Trinca e Fratura Dental (Dente Quebrado)

Trinca e Fratura Dental (Dente Quebrado)

Trinca e Fratura Dental (Dente Quebrado)

Como descrito em posts anteriores, o bruxismo causa inúmeros problemas nos dentes.

Neste post, focaremos nas trincas e fraturas dentárias (dentes quebrados).

Muitas vezes escutamos de nossos pacientes que seus dentes estão ficando fracos, pois passaram a quebrar um após o outro, com períodos de algumas semanas ou de alguns meses entre estas fraturas.

De fato, seus dentes estão ficando mais frágeis, mas normalmente isto ocorre pela sobrecarga a que são submetidos, e não por problemas nutricionais ou hormonais, como costuma-se pensar.

Explicando:

Nossos dentes foram feitos para suportar cargas quando existe um alimento entre eles. São as cargas mastigatórias. Nestas condições, o alimento (bolo alimentar) funciona como um amortecedor entre os dentes superiores e inferiores, fazendo com que o esmalte não toque no esmalte do dente oposto.

Em condições corretas, nossos dentes tocam em pouquíssimos minutos durante o dia (cerca de 20 minutos), apenas na fase final da deglutição (ato de engolir).

Porém, por motivos diversos (veremos em outros posts quais são estes motivos), há um estímulo em nosso sistema nervoso central que faz com que nossos músculos estriados (da qual os músculos da mastigação fazem parte) contraiam-se de forma desordenada. É a parafunção (função à margem da normalidade), mais conhecida como bruxismo.
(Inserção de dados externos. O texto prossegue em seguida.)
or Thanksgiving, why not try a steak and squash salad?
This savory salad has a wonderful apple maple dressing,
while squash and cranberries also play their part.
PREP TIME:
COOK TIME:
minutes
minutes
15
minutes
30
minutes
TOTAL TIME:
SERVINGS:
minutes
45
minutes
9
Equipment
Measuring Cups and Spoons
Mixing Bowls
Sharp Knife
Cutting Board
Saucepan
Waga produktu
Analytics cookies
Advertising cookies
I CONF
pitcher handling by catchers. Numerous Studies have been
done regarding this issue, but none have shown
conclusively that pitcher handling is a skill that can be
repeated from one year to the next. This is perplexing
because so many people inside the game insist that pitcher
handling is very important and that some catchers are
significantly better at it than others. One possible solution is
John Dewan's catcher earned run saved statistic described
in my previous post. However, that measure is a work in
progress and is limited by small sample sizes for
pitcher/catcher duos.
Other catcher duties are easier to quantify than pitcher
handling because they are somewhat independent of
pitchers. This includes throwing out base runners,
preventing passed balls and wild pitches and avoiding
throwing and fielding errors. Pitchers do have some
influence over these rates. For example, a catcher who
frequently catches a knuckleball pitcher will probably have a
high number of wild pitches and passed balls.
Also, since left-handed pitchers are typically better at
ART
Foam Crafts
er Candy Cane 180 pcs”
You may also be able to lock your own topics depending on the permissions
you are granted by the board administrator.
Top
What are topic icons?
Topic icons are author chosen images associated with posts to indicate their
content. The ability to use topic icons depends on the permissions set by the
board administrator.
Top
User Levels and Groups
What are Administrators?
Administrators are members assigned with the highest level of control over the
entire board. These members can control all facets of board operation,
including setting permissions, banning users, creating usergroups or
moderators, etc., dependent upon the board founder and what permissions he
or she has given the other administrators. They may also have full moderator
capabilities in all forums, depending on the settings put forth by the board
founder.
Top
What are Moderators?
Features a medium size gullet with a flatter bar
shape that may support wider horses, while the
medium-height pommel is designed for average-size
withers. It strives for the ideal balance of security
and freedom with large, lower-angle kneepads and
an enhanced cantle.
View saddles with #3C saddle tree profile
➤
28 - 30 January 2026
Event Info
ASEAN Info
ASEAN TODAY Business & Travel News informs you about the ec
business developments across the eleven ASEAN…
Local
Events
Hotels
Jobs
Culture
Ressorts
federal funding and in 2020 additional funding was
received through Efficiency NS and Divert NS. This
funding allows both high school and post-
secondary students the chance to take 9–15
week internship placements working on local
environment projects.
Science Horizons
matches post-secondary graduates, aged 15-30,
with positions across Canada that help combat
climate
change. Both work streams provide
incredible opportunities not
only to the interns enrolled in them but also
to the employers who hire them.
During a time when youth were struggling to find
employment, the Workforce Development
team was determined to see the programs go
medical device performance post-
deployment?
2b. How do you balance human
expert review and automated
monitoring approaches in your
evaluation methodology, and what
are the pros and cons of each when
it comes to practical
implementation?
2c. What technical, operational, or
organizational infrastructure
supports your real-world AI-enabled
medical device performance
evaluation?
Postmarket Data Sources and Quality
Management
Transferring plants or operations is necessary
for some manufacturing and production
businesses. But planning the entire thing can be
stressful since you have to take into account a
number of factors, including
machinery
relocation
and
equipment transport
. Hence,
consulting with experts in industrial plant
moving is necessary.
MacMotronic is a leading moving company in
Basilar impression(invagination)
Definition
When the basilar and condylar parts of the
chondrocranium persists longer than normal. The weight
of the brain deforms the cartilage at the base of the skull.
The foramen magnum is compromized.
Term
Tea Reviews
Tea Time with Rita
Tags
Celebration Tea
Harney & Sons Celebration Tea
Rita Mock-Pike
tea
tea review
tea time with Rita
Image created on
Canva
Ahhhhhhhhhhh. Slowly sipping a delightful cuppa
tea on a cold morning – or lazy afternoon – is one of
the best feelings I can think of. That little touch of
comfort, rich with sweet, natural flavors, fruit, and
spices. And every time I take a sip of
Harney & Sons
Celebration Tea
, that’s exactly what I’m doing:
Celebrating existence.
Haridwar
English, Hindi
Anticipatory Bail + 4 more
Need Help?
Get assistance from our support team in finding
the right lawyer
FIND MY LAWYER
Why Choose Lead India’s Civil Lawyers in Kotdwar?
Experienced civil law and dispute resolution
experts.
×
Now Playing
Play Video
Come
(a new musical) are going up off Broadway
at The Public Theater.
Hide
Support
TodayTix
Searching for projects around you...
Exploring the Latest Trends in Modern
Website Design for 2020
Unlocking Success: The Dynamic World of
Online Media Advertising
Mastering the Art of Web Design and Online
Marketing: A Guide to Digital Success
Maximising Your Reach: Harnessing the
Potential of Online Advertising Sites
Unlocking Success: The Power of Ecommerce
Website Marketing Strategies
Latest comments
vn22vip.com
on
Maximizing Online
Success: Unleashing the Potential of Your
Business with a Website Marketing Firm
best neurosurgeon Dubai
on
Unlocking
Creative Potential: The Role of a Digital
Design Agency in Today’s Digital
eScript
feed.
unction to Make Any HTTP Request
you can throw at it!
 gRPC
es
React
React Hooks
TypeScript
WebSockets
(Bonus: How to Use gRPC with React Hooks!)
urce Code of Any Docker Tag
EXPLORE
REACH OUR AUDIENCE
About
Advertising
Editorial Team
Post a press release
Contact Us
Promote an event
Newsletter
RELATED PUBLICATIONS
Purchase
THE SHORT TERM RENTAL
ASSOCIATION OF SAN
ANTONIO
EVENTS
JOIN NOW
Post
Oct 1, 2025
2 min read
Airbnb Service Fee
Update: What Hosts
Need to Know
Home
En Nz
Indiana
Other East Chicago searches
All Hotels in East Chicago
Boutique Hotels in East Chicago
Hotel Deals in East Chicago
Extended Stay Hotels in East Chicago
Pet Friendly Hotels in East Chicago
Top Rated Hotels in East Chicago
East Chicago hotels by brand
Esta contração involuntária faz com que os dentes passem a se tocar, sem o alimento entre eles, por algumas horas, ao invés de alguns minutos.

Uma das conseqüências deste contato prolongado são as trincas que vão se formando no esmalte dos dentes. Conforme estas contrações continuam, com o esmalte sofrendo esta sobrecarga, estas trincas vão se unindo, formando trincas cada vez maiores.

Num determinado momento, ocorre a fratura (quebra) do dente. Esta fratura pode ser apenas uma “lasca” que soltou do esmalte, pode ser uma fratura nas resinas ou porcelana dos dentes ou, em casos mais avançados, ela envolve o esmalte (mais superficial) e a dentina (mais profundo) do dente. Isto ocorre quando estas trincas foram avançando da superfície mais externa para a mais interna do dente.

Nestes casos, o tratamento já é mais complicado, muitas vezes envolvendo a necessidade de se fazer uma coroa de porcelana ou um bloco parcial de porcelana (também chamado de inlay ou onlay), além do tratamento de canal (tratamento endodôntico) e, por vezes, uma cirurgia gengival ao redor do dente.

Em casos mais avançados, as fraturas dividem o dente ao meio, fazendo com que sua remoção (extração) seja a única solução.

É possível perceber, portanto, que um problema “pequeno” (apertamento leve, mas contínuo), pode evoluir para um problema bem maior, necessitando de tratamentos como o implante, por exemplo.

É muito comum ouvirmos de nossos pacientes: “Meus dentes estão fracos. Eu estava comendo uma salada e ele quebrou”. Certamente não foi a salada o motivo da fratura do dente. Ele já estava tão trincado que em pouco tempo iria fraturar.

 

Por isto, é muito importante que o profissional esteja atento aos sinais encontrados na boca. Quando são visualizadas muitas trincas em diversas superfícies dos dentes, é um fator indicador que pode haver uma sobrecarga estática (ato de apertar, mas não de ranger) sobre eles.

Cabe ao profissional identificar e agir preventivamente para controlar os efeitos do bruxismo, para que possa ajudar ao paciente a não ter seus dentes fraturados desnecessariamente. Além da perda de um órgão (o dente é classificado como um órgão de nosso organismo), isto gera um custo de tratamento muito maior ao paciente.